Your goal: Your task is to copy every line of the entries that contains "зубов".

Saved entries
☆ ☆ ☆ ☆ ☆

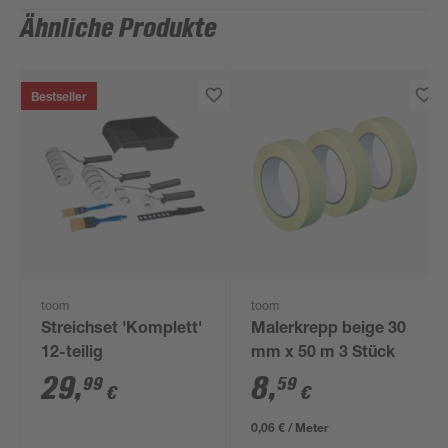
Ähnliche Produkte
Bestseller
toom
toom
Streichset 'Komplett'
Malerkrepp beige 30
12-teilig
mm x 50 m 3 Stück
29
,
8
,
99
59
€
€
0,06 € / Meter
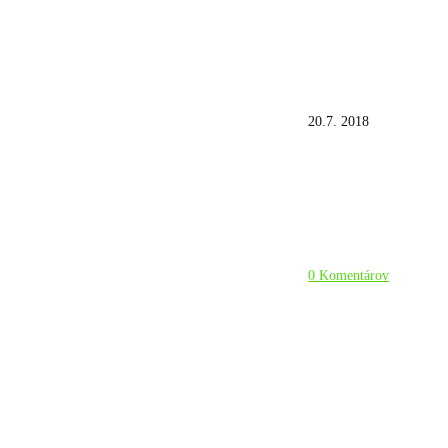
20.7. 2018
0 Komentárov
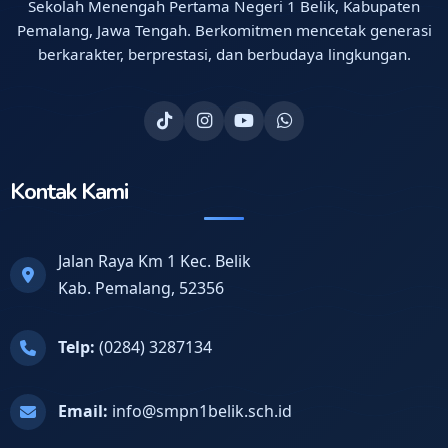
Sekolah Menengah Pertama Negeri 1 Belik, Kabupaten
Pemalang, Jawa Tengah. Berkomitmen mencetak generasi
berkarakter, berprestasi, dan berbudaya lingkungan.
Kontak Kami
Jalan Raya Km 1 Kec. Belik
Kab. Pemalang, 52356
Telp:
(0284) 3287134
Email:
info@smpn1belik.sch.id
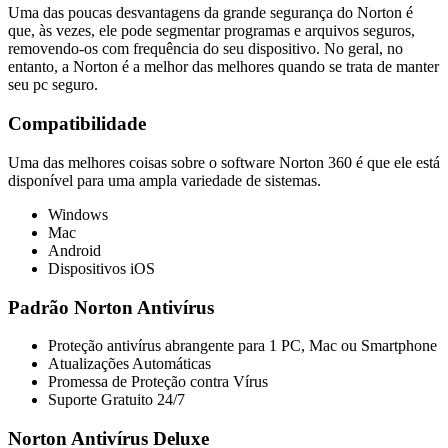
Uma das poucas desvantagens da grande segurança do Norton é
que, às vezes, ele pode segmentar programas e arquivos seguros,
removendo-os com frequência do seu dispositivo. No geral, no
entanto, a Norton é a melhor das melhores quando se trata de manter
seu pc seguro.
Compatibilidade
Uma das melhores coisas sobre o software Norton 360 é que ele está
disponível para uma ampla variedade de sistemas.
Windows
Mac
Android
Dispositivos iOS
Padrão Norton Antivírus
Proteção antivírus abrangente para 1 PC, Mac ou Smartphone
Atualizações Automáticas
Promessa de Proteção contra Vírus
Suporte Gratuito 24/7
Norton Antivírus Deluxe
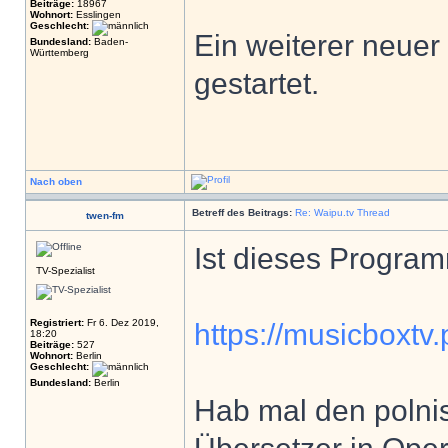
Beiträge:
18967
Wohnort:
Esslingen
Geschlecht:
Ein weiterer neuer
Bundesland:
Baden-
Württemberg
gestartet.
Nach oben
Betreff des Beitrags:
Re: Waipu.tv Thread
twen-fm
Ist dieses Progra
TV-Spezialist
Registriert:
Fr 6. Dez 2019,
https://musicboxtv.
18:20
Beiträge:
527
Wohnort:
Berlin
Geschlecht:
Bundesland:
Berlin
Hab mal den polnis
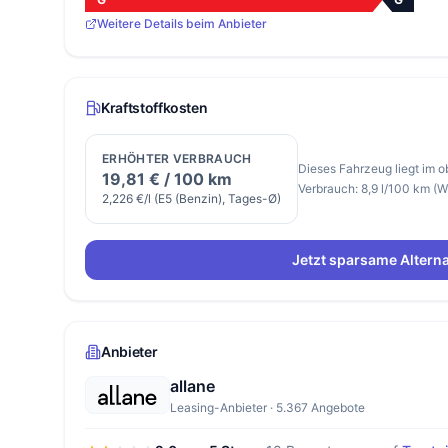
Weitere Details beim Anbieter
Kraftstoffkosten
ERHÖHTER VERBRAUCH
Dieses Fahrzeug liegt im o
19,81 € / 100 km
Verbrauch: 8,9 l/100 km (
2,226 €/l (E5 (Benzin), Tages-Ø)
Jetzt sparsame Alterna
Anbieter
allane
Leasing-Anbieter · 5.367 Angebote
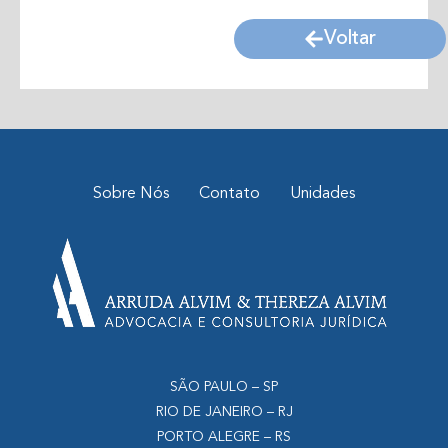
Voltar
Sobre Nós
Contato
Unidades
SÃO PAULO – SP
RIO DE JANEIRO – RJ
PORTO ALEGRE – RS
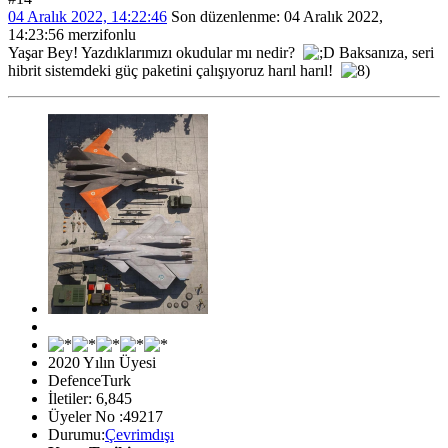
04 Aralık 2022, 14:22:46
Son düzenlenme
: 04 Aralık 2022,
14:23:56 merzifonlu
Yaşar Bey! Yazdıklarımızı okudular mı nedir?
Baksanıza, seri
hibrit sistemdeki güç paketini çalışıyoruz harıl harıl!
2020 Yılın Üyesi
DefenceTurk
İletiler: 6,845
Üyeler No :49217
Durumu:
Çevrimdışı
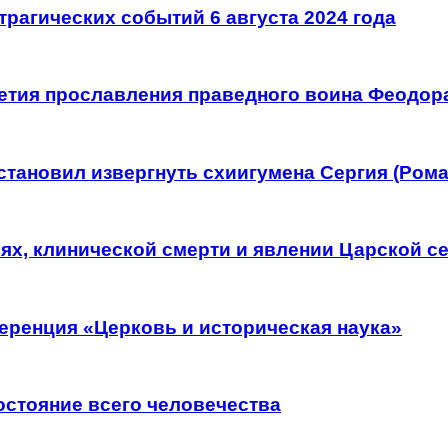
трагических событий 6 августа 2024 года
летия прославления праведного воина Феодор
тановил извергнуть схиигумена Сергия (Рома
рях, клинической смерти и явлении Царской с
еренция «Церковь и историческая наука»
остояние всего человечества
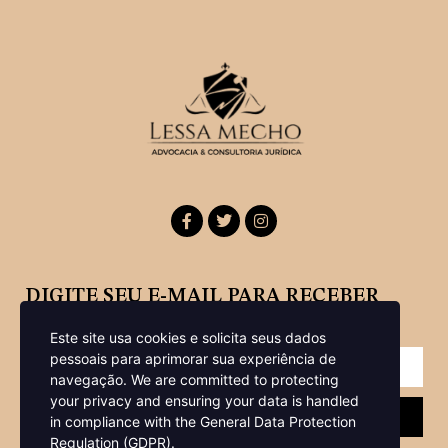
DIGITE SEU E-MAIL PARA RECEBER
NOSSA NEWSLETTER
Este site usa cookies e solicita seus dados
pessoais para aprimorar sua experiência de
navegação.
We are committed to protecting
your privacy and ensuring your data is handled
Enviar
in compliance with the
General Data Protection
Regulation (GDPR)
.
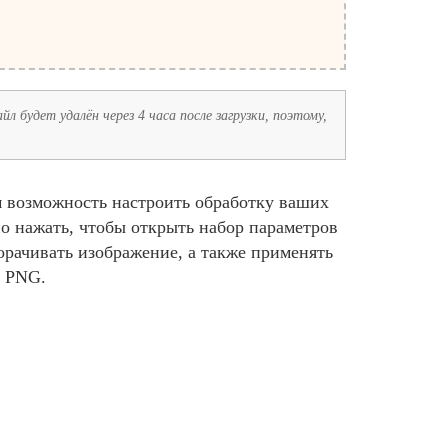
л будет удалён через 4 часа после загрузки, поэтому,
м возможность настроить обработку ваших
о нажать, чтобы открыть набор параметров
орачивать изображение, а также применять
у PNG.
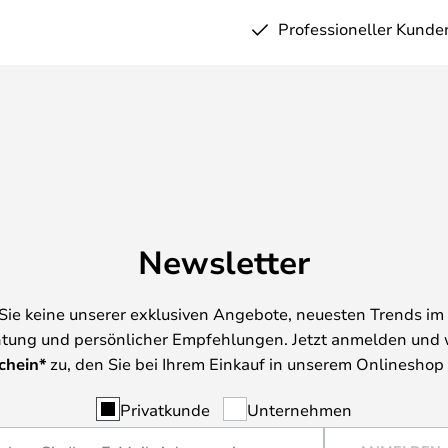
Professioneller Kunde
Newsletter
Sie keine unserer exklusiven Angebote, neuesten Trends im 
tung und persönlicher Empfehlungen. Jetzt anmelden und 
chein*
zu, den Sie bei Ihrem Einkauf in unserem Onlineshop
Privatkunde
Unternehmen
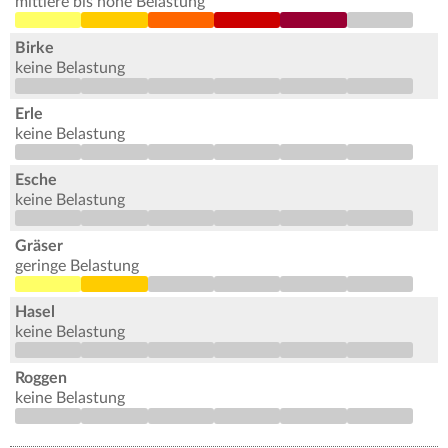
mittlere bis hohe Belastung
Birke
keine Belastung
Erle
keine Belastung
Esche
keine Belastung
Gräser
geringe Belastung
Hasel
keine Belastung
Roggen
keine Belastung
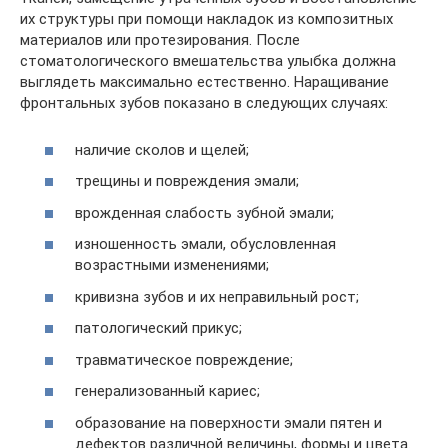
их структуры при помощи накладок из композитных
материалов или протезирования. После
стоматологического вмешательства улыбка должна
выглядеть максимально естественно. Наращивание
фронтальных зубов показано в следующих случаях:
наличие сколов и щелей;
трещины и повреждения эмали;
врожденная слабость зубной эмали;
изношенность эмали, обусловленная
возрастными изменениями;
кривизна зубов и их неправильный рост;
патологический прикус;
травматическое повреждение;
генерализованный кариес;
образование на поверхности эмали пятен и
дефектов различной величины, формы и цвета.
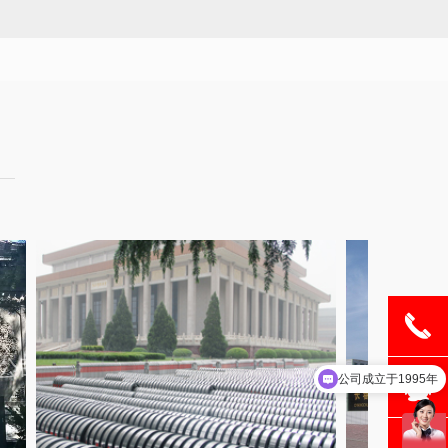
끅
公司成立于1995年
뀩
需要哪款产品服务
뀥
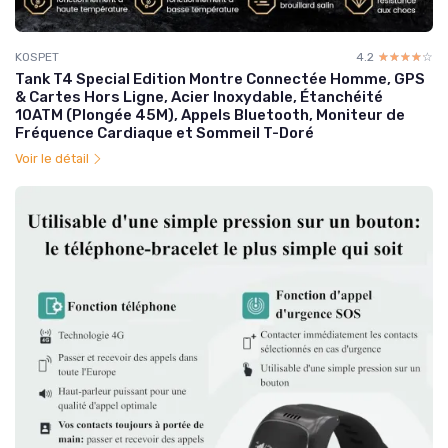
KOSPET
4.2
☆☆☆☆☆
★★★★★
Tank T4 Special Edition Montre Connectée Homme, GPS
& Cartes Hors Ligne, Acier Inoxydable, Étanchéité
10ATM (Plongée 45M), Appels Bluetooth, Moniteur de
Fréquence Cardiaque et Sommeil T-Doré
Voir le détail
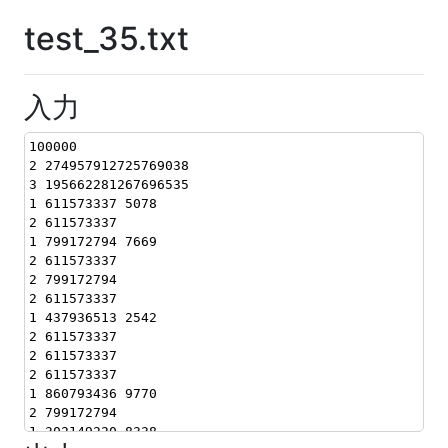
test_35.txt
入力
100000
2 274957912725769038
3 195662281267696535
1 611573337 5078
2 611573337
1 799172794 7669
2 611573337
2 799172794
2 611573337
1 437936513 2542
2 611573337
2 611573337
2 611573337
1 860793436 9770
2 799172794
1 302149220 8338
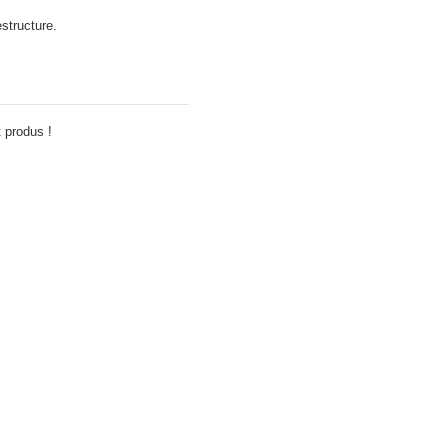
structure.
Adauga comentariu
 produs !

☆ ☆ ☆ ☆ ☆

Exercise solution:
фронтальных зубов показано в следующих случаях:
кривизна зубов и их неправильный рост;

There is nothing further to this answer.